Improving Table Structure Recognition Based on Content-Based Post-Processing
Improving Table Structure Recognition Based on Content-Based Post-Processing
Hoang Huu Son,Nguyen Duc Dung,Nghiem thi Phuong,Tran Giang Son
TLDR
This paper proposes a lightweight and effective post-processing method based on content analysis and rule-based correction, applied after table structure recognition, that improves the overall TEDS score and increases the number of perfectly recognized tables, while requiring minimal computational overhead.
Abstract
Table Structure Recognition (TSR) is a critical task in document understanding, particularly in financial and administrative domains where table layouts follow strict formatting rules. While state-of-the-art models such as CascadeTSRNet offer high performance in recognizing table structures, they often overlook content-level semantics, leading to errors in logically structured tables.
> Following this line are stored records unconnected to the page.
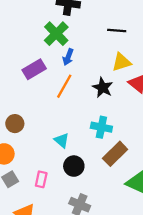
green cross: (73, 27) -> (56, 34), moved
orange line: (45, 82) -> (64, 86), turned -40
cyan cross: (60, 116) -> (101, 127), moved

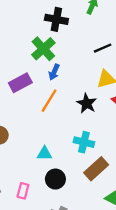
black line: (117, 30) -> (103, 48), turned -30
cyan triangle: (62, 140) -> (44, 153), turned -42

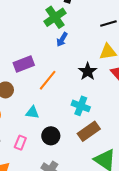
purple rectangle: (20, 83) -> (24, 64), moved
orange line: (49, 101) -> (48, 80), moved
cyan triangle: (44, 153) -> (32, 112), moved

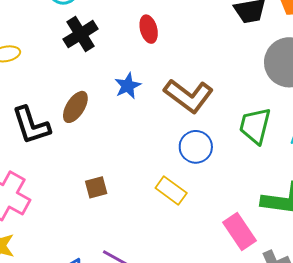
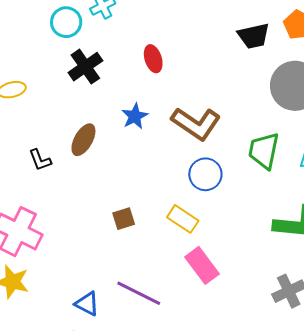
black L-shape: (31, 125) -> (40, 160), size x0.6
brown square: (96, 187) -> (124, 219), moved
pink rectangle: (239, 232) -> (202, 265), moved

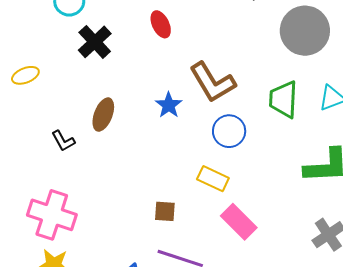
blue star: (135, 116) -> (169, 105), moved
brown L-shape: (196, 124) -> (212, 82), turned 33
brown square: (124, 219) -> (165, 211), moved, turned 30

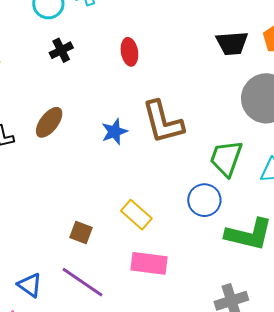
black cross: (95, 42) -> (61, 50), size x0.7
blue circle: (229, 131) -> (204, 200), moved
pink rectangle: (239, 222) -> (149, 263), turned -54

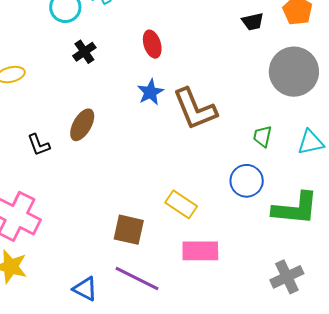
black trapezoid: (232, 43) -> (253, 22), size x0.7
blue star: (114, 132) -> (150, 92), moved
green trapezoid: (226, 158) -> (263, 136), size x0.6
brown square: (81, 233) -> (129, 230), size x1.4

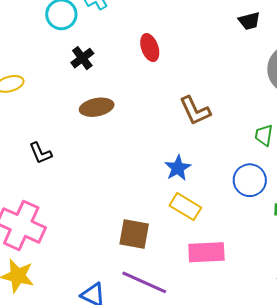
blue star: (150, 92) -> (178, 168), moved
brown L-shape: (195, 109) -> (195, 111), size x0.7
brown ellipse: (82, 125) -> (97, 107), moved, turned 52

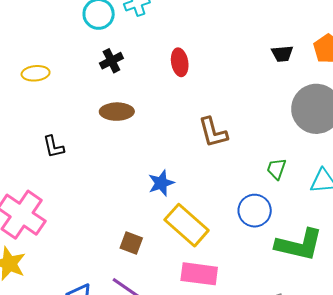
blue star: (178, 168) -> (161, 183), moved
yellow rectangle: (185, 207) -> (187, 225), size x1.4
brown square: (134, 234) -> (131, 243), size x0.7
In this paper, we propose a lightweight and effective post-processing method based on content analysis and rule-based correction, applied after table structure recognition. By combining OCR outputs with heuristic rules derived from financial document standards, our method identifies and rectifies formatting inconsistencies to enhance logical structure. Experimental results on the FinTabNet.C dataset demonstrate that this approach improves the overall TEDS score and increases the number of perfectly recognized tables (TEDS = 1), while requiring minimal computational overhead. Our method also shows promising performance when integrated with both traditional OCR engines and large vision-language models (e.g., Qwen2.5-VL-3B-Instruct).